Students Never Heard Teen With Autism Speak Until His Powerful Graduation Speech.


Sef Scott may not speak very often. But when he does, it’s best to listen up.

He’s the last person anyone would’ve expected to speak at the Plano Senior High commencement ceremony in Frisco, Texas, last weekend. But allowing for the unexpected was the whole point of his speech.

Unexpected. That is what I want you to remember. Unexpected. First and foremost, I would imagine that to the seniors that know who I am that it is entirely unexpected that I would be standing here giving this speech.

It was unexpected because Sef has autism and a social disorder, which means that even though he has the same vocabulary and ability to string words together as everyone else, most of the time, he chooses not to.

So he never really had the opportunity to be heard, but he saw his chance when graduation approached, and his mom asked if he’d be interested in auditioning as one of the commencement speakers. She was pleasantly surprised when he was incredibly enthusiastic about the idea. So she and his brother, Sim, sat down and helped him write it word for word.

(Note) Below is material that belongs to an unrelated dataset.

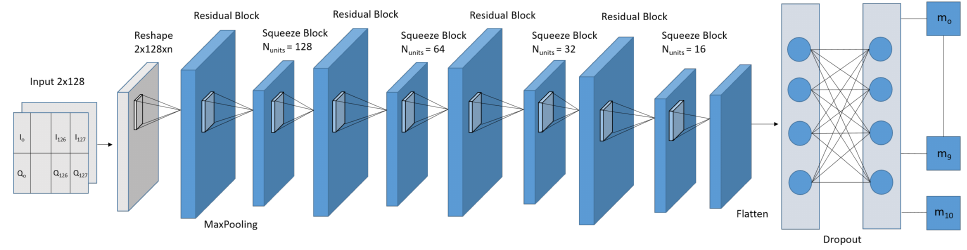
Figure 4. Overall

Sef’s enthusiasm came, at least in part, from the example set by his older brother. Sim is a cancer survivor who gives speeches to raise funds for pediatric cancer research, so Sef saw it as a way of following in his brother’s footsteps.

But like most everyone else in high school, he’d been cast into a mold, and this allowed him to show his classmates that there’s more to him, and practically everything else, for that matter, than meets the eye.

In front of me, I see athletes, musicians, and scholars, along with shy loners and class clowns. Many of you fit into more than one of those categories. At the same time, all of us have plenty about us that makes us all unique. What a wonderful mix.

Vicki and Sim just wanted him to have the opportunity to have his voice heard “in whatever way he could manage,” and they’ve been blown away by the response. The speech went viral, but it had a special impact among the graduates and guests that day.

“It affected me so profoundly,” she said, adding, “I could hear all around me, other people were crying, too.”